I LOVE mid-morning this time of year. The sun streams through the window of my office warming me to the bones.
The temperature rises enough to be comfortable without the aid of a heater; but never so much as to require more cooling than the fresh air gently blowing through the fly screen.
There is a softness to the natural light that brings with it a peace, a slowing down of nature as we head into the depths of winter.
What I don’t like are the below freezing, early-mornings that we must endure first. Sure, it’s a first world problem but honestly, does anyone like running out the door just in time to make the school drop off and arrive at the office before the boss only to find that once again there is a thick layer of ice over the windscreen.
“If I hadn’t spent that extra three minutes under the steaming hot shower then maybe I’d have time for this,” I tell myself. It’s the same thing I told myself the day before, and the day before …
Here is the truth of it though. Without the icy cold early-morning there is no beautiful clear mid-morning. Sometimes we must go through the hard part, pay the price as it were before we get to enjoy the benefit.
How much is this like life?
It’s too easy to complain about the lack of intimacy in our relationships, while showing an unwillingness to be vulnerable. It’s so easy to complain about “the world today” while refusing to pay the price and join that community organisation.

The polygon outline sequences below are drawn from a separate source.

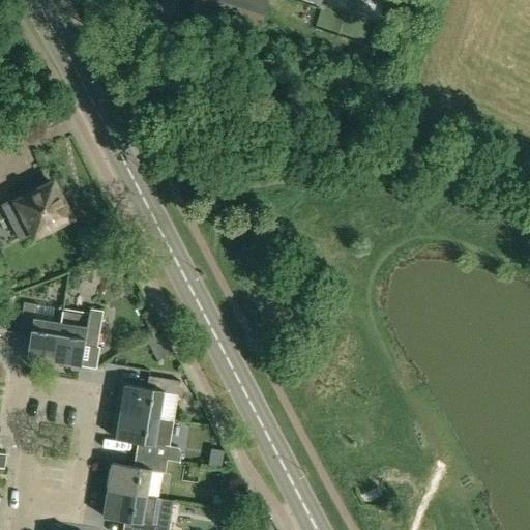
[(268,5),(252,0),(195,0),(186,25),(254,47),(268,5)]
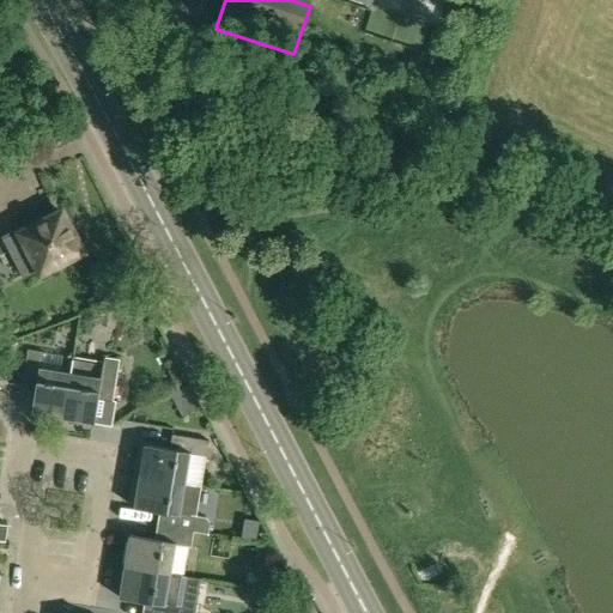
[(19,231),(8,237),(14,249),(10,252),(24,279),(40,271),(41,273),(82,252),(80,248),(82,244),(78,237),(74,236),(62,213),(22,235),(19,231)]
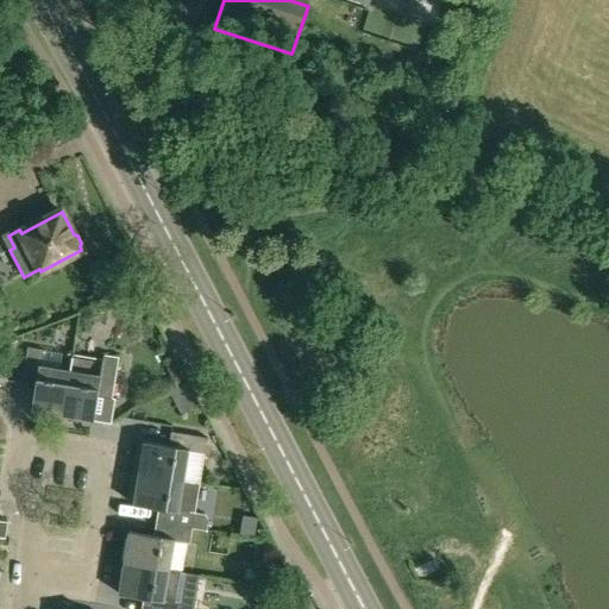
[(7,344),(0,346),(0,364),(1,369),(16,364),(7,344)]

In Galatians 6:7 the author declares simply that a man reaps what he sows. I can’t expect to get something out of my relationships and community that I’m not willing to put in. Sitting back, disengaged and complaining is hardly a biblical idea.
I wonder what relationships or areas of life I could invest in into a little more today?
Where do I need to endure the sometimes cold harsh realities of sowing, of showing grace when grace seems not to come in return, in living generously while greed seems to abound, in being vulnerable despite the risk of hurt that in return I may reap a harvest of blessing, of deep and meaningful relationships.